The study, Chronic Pain in Canadian Seniors, says chronic pain is found most frequently in seniors, especially those who live in institutions.
By Erin Delorey <erin.delorey@dal.ca>
Posted: Feb. 22, 2008

Chronic pain is more prevalent in seniors that live in institutions than those who live in private households. Photo: Kevin Connors/Morguefile
A Statistics Canada study released Thursday suggests chronic pain affects more than one-quarter of seniors living in private households and even more in institutions.
About four out of every 10 seniors living in institutions experience pain on a regular basis, limiting mobility and dexterity.
John Arthur Murphy, of Antigonish, N.S., has been living with chronic pain caused by arthritis for most of his life.
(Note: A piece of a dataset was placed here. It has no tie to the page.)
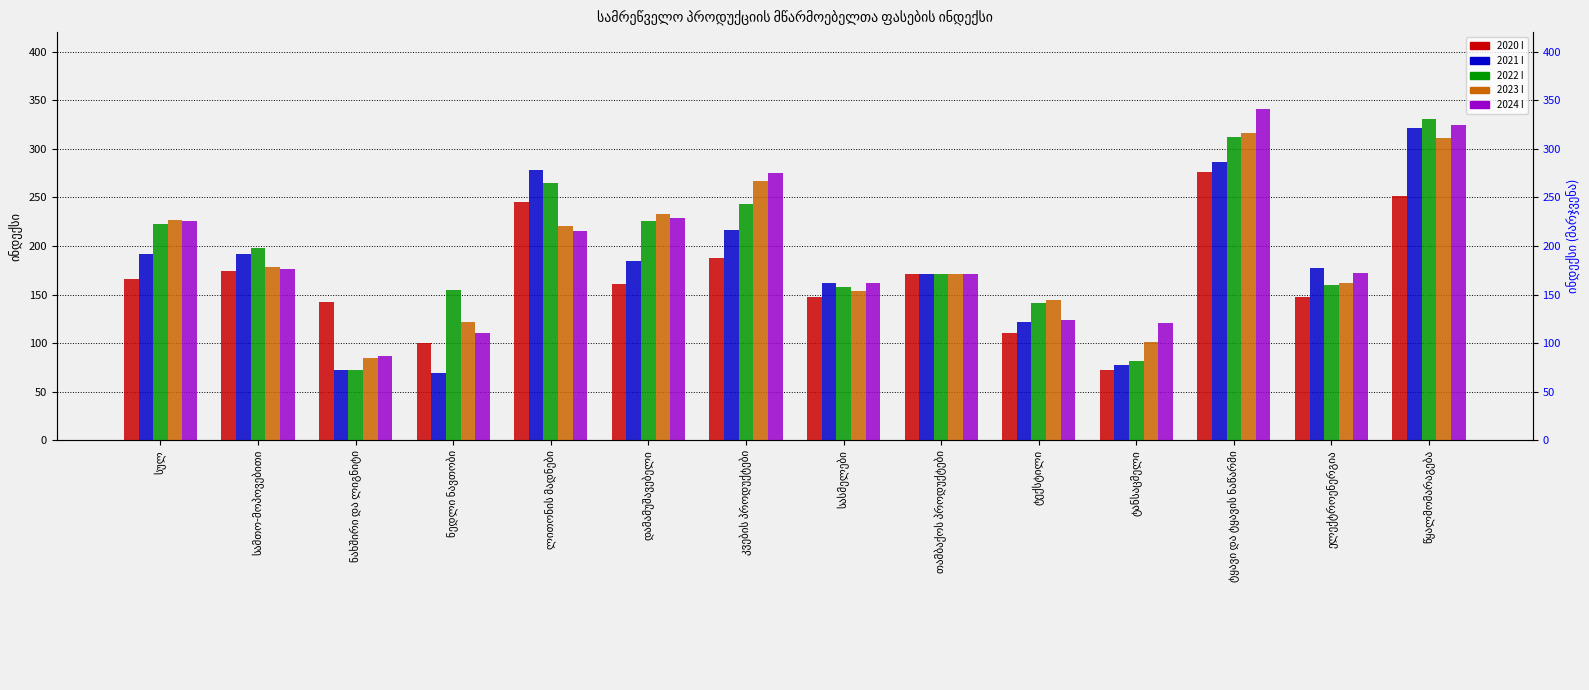

Does the chart contain stacked bars?

No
Now, almost a senior, he says the pain is the most tolerable it’s ever been, since he had surgery to help relieve his sleep apnea.
A better, more complete sleep helps him cope with the pain he experiences on a daily basis.
He says chronic pain dominated most of his life and it’s the single most significant factor influencing the way he lived.
“I couldn’t plan activities or even a career without taking it into consideration,” Murphy says.
He says the pain would change continually, making it difficult for him to find a strategy to cope.
“The arthritis had its own life – it lived separated from what I was trying to do.”
Dr. Mary Lynch, the director at the pain management unit at the Queen Elizabeth II Health Sciences Centre, hopes the study will help people understand that chronic pain is very common.
“If up until now, you had a tendency to think that pain only happens to other people, well you better wake up,” she says.
Everyone has a 25 – 33 per cent chance of ending up with chronic pain.
“We also need increased education, awareness and treatment at the community level,” Lynch says. “People have to be aware that they have to live a very healthy lifestyle, and maintain good physical activity, good nutrition and do not smoke.”
Murphy says he remained active all his life, which was against the medical advice offered to him when he first developed arthritis in his teens.
He believes staying active prevented the arthritis from settling deeper in his body.
The study says chronic pain can make life miserable for seniors, stating, “Seniors who experienced an increase in pain over a two-year period had greater odds of being unhappy, regardless of illness or other factors that would contribute to unhappiness.”
It seems Murphy doesn’t fall in with the majority of chronic pain suffers.
“The more optimistic I am, the happier, the pain is lessened. It’s always been the humorous, happy time when the pain was less,” he says.
The study also concluded that seniors experiencing increases in pain were more likely to have a negative impression of their general health.
Murphy says he was always in denial about his arthritis.
“One of the things that seemed to counter it was that I refused to accept I had a disease,” he says. “The prognosis wasn’t good but I always thought I would get better.”
However, Lynch says a positive attitude and good health still don’t prevent chronic pain completely.
“After many common surgical procedures there is roughly a 10 per cent chance that you will be left with chronic pain,” she says.
And, if you develop chronic pain today, there is a two - three-year wait for services from a pain centre in Nova Scotia.
The study say women were consistently more likely to report chronic pain than men, no matter what their age.
For seniors living in private households, 31 per cent of women reported chronic pain, while 21 per cent of men said they were sufferers.
“There has been a lot of work to show that women do suffer more chronic pain then men,” Lynch says.
“The question is, is it because they are more likely to report or is it because they do have higher levels of pain?”
She believes there are factors showing women do suffer chronic pain more often then men.
“Women in advanced age do a lot of the work. They still have the homemaking responsibilities to continue with,” she says. “So that may be reflected in some of these statistics, that they continue to work hard even after so-called retirement age.”